Sunday, January 19, 2014

Mr. Gullible says "Think before you leap."

Think before you leap or link.

On this sunny day in Rancho Mirage California, I have a confession to make. Deep within my skeptical brain lives a fundamentally gullible person. I must be because I responded to the recent notorious Target email blast, sent to a reported 70 million consumers, that purported to offer me an opportunity to protect my credit by providing Target or an associated company with even more personal information about myself than they already have. What was I thinking?

My wife received the email. She is the retail shopper in our family. She sent the email to me because she was afraid to click on the link for fear it was a scam. She thinks before she links. I received the forwarded email and immediately clicked on the link and began filling out forms that asked for more personal information, which I gleefully provided, because I, in my naiveté, believed I was going to get a free credit report. I found out later you need to pay for the credit report, it is not free, but that was after I provided a history of where I lived and my social security number.

Of course I regretted this misplaced nugget of trust. Even I know that "free" is code for "hey stupid, of course it is not free, any idiot knows that, but if we honestly told you how much it is actually going to cost, then you would not click on the link."

As a result, I was not surprised to wake up this morning and read several news editorials that many smarter, less gullible, consumers than me, were afraid to click on the email link that Target provided. How stupid can I be to provide additional personal information to a company that failed to provide protection for my previous personal information. Invade me once, my mistake. Invade me twice, my bigger mistake.

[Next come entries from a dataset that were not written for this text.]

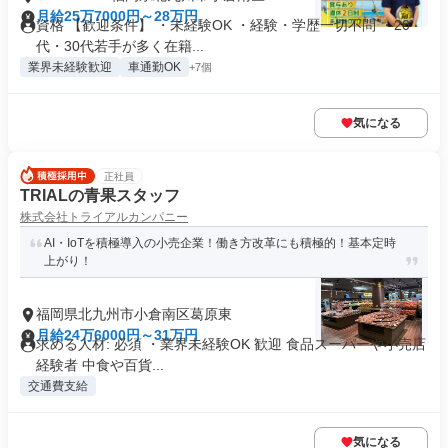
月給25万7000円～28万円
資格 【歓迎条件】 ・未経験OK ・経験・学歴一切不問 ・20
代・30代若手が多く在籍...
業界未経験歓迎
車通勤OK
+7個
気になる
正社員
TRIALの青果スタッフ
株式会社トライアルカンパニー
AI・IoTを積極導入の小売企業！働き方改革にも積極的！基本定時
上がり！
福岡県北九州市小倉南区葛原東
月給24万6000円～31万円
求める人材: 必須 ・業界未経験OK 歓迎 食品スーパーや小売店
経験者 中食や百貨...
交通費支給
気になる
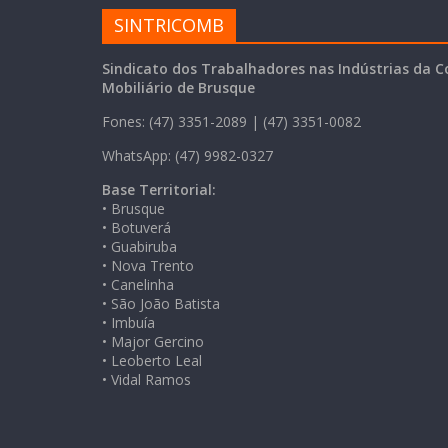
SINTRICOMB
Sindicato dos Trabalhadores nas Indústrias da C
Mobiliário de Brusque
Fones: (47) 3351-2089 | (47) 3351-0082
WhatsApp: (47) 9982-0327
Base Territorial:
• Brusque
• Botuverá
• Guabiruba
• Nova Trento
• Canelinha
• São João Batista
• Imbuía
• Major Gercino
• Leoberto Leal
• Vidal Ramos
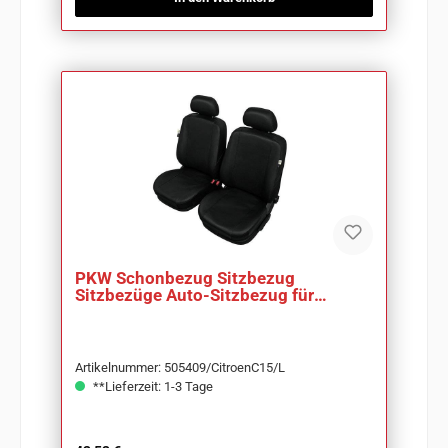
PKW Schonbezug Sitzbezug
Sitzbezüge Auto-Sitzbezug für
Citroen C15
Artikelnummer: 505409/CitroenC15/L
**Lieferzeit: 1-3 Tage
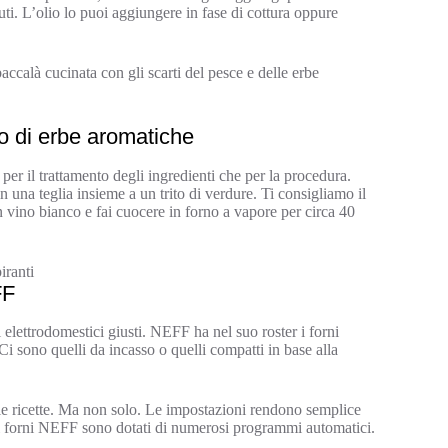
uti. L’olio lo puoi aggiungere in fase di cottura oppure
baccalà cucinata con gli scarti del pesce e delle erbe
to di erbe aromatiche
 per il trattamento degli ingredienti che per la procedura.
in una teglia insieme a un trito di verdure. Ti consigliamo il
n vino bianco e fai cuocere in forno a vapore per circa 40
iranti
FF
 elettrodomestici giusti. NEFF ha nel suo roster i forni
 sono quelli da incasso o quelli compatti in base alla
e le ricette. Ma non solo. Le impostazioni rendono semplice
he i forni NEFF sono dotati di numerosi programmi automatici.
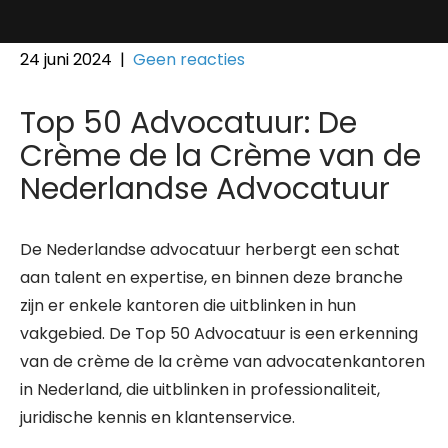
24 juni 2024
|
Geen reacties
Top 50 Advocatuur: De
Crème de la Crème van de
Nederlandse Advocatuur
De Nederlandse advocatuur herbergt een schat
aan talent en expertise, en binnen deze branche
zijn er enkele kantoren die uitblinken in hun
vakgebied. De Top 50 Advocatuur is een erkenning
van de crème de la crème van advocatenkantoren
in Nederland, die uitblinken in professionaliteit,
juridische kennis en klantenservice.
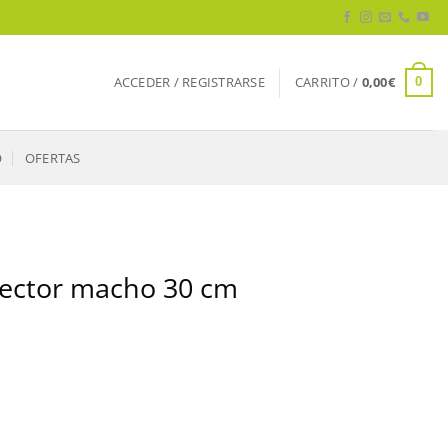
ACCEDER / REGISTRARSE
CARRITO /
0,00
€
0
O
OFERTAS
onector macho 30 cm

Target is proving that the old adage that "all press is good press" is an ad-man myth. With the recent email blast, Target is digging the trust hole deeper, rather than climbing out.There is a lesson down there for all of us. You know what it is.

Webtalkwithbob@gmail.com

1 comment:

  1. The companies who print/stamp/produce new credit/debit cards are loving the various retail hacks. :-) Could be 50+ million new cards printed.